Avec Cédric ils vivaient en pointillé. Avant chaque départ ils vérifiaient que l’assurance-vie et le testament du mari militaire étaient à jour. Cédric lui confiait une enveloppe contenant les mots de passe de sa messagerie et de son compte en ligne. Clémence apprit la nouvelle sans qu’on lui formule, quand elle aperçut cinq képis devant sa maison. Cinq comme le nombre de soldats qui venaient de mourir au Levant, en Syrie ou en Irak. Clémence n’en savait pas plus car son mari faisait partie des forces spéciales. Du Treize, un régiment qui s’était illustré dans la chasse des criminels de guerre dans l’ex-Yougoslavie. Un régiment installé entre Bordeaux et Arcachon, là où était située leur maison. C’est le colonel Biaggi qui lui annonça sa mort. Clémence était enceinte de trois mois. Ils avaient déjà trois enfants, Alexandre, Arthur et Lucas. Quand Clémence se présenta à la morgue en compagnie des autres veuves, le gouverneur militaire de Paris la prit à part. Il lui annonça que l’armée était dans l’incapacité de lui restituer le corps de son mari. Clémence Delmas pouvait tout imaginer. Qu’était-il arrivé à Cédric et que cherchait à lui cacher la « grande muette » ? Clémence apprit rapidement que l’opération montée par l’armée française s’était transformée en désastre. Le groupe parachuté avait pour mission de recueillir des renseignements puis de s’exfiltrer. Mais il fut repéré et l’hélicoptère appelé à la rescousse ne s’était pas pointé. Des militaires étaient morts, tués à la kalachnikov ou au lance-roquettes. Mais les autres ?

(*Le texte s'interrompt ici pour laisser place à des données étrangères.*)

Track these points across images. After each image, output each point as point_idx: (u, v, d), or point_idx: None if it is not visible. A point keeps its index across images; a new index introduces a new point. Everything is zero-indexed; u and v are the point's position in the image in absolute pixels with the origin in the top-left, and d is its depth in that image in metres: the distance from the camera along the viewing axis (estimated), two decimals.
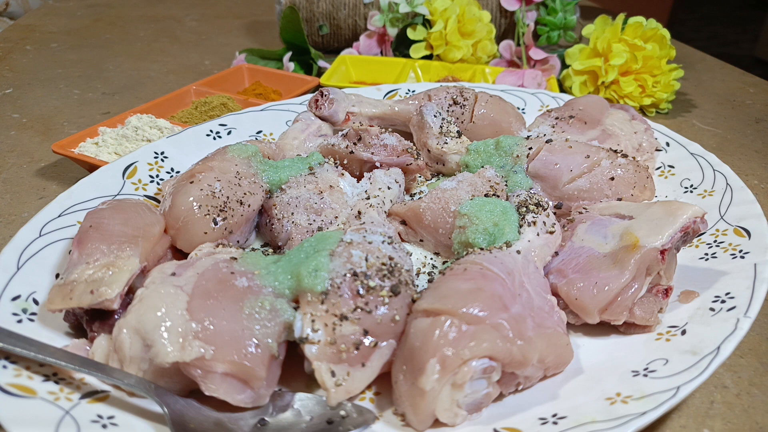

L’embuscade c’est l’affrontement avec les mensonges d’une institution
Journaliste, romancière, ancienne militaire, Émilie Guillaumin se sert de son expérience pour nous proposer un très beau portrait de femme ainsi qu’une description de l’armée. L’embuscade c’est la vie de Clémence amoureuse folle de son mari et qui est fracassée par l’annonce de sa mort. C’est sa lutte pour ne pas tomber et protéger ses enfants qui demandent quand reviendra leur papa. C’est la vie des compagnes de soldats amenés à côtoyer la mort de l’Afghanistan à la Côte d’Ivoire, de la Bosnie à l’Irak. L’embuscade c’est la face cachée de l’armée sans laquelle elle ne fonctionnerait pas. C’est la vie de parents privés de leur fils et qui en rendent responsable leur bru. L’embuscade c’est l’affrontement avec les mensonges d’une institution qui ne veut rien lâcher parce qu’elle se croit inaccessible. C’est la manière dont elle tente de manipuler les victimes, de peser sur la presse pour imposer sa vérité. Ce sont des portraits de hauts gradés, certains sans aucuns remords, d’autres qui peinent àleur formuler le message officiel. L’embuscade c’est une fin poignante.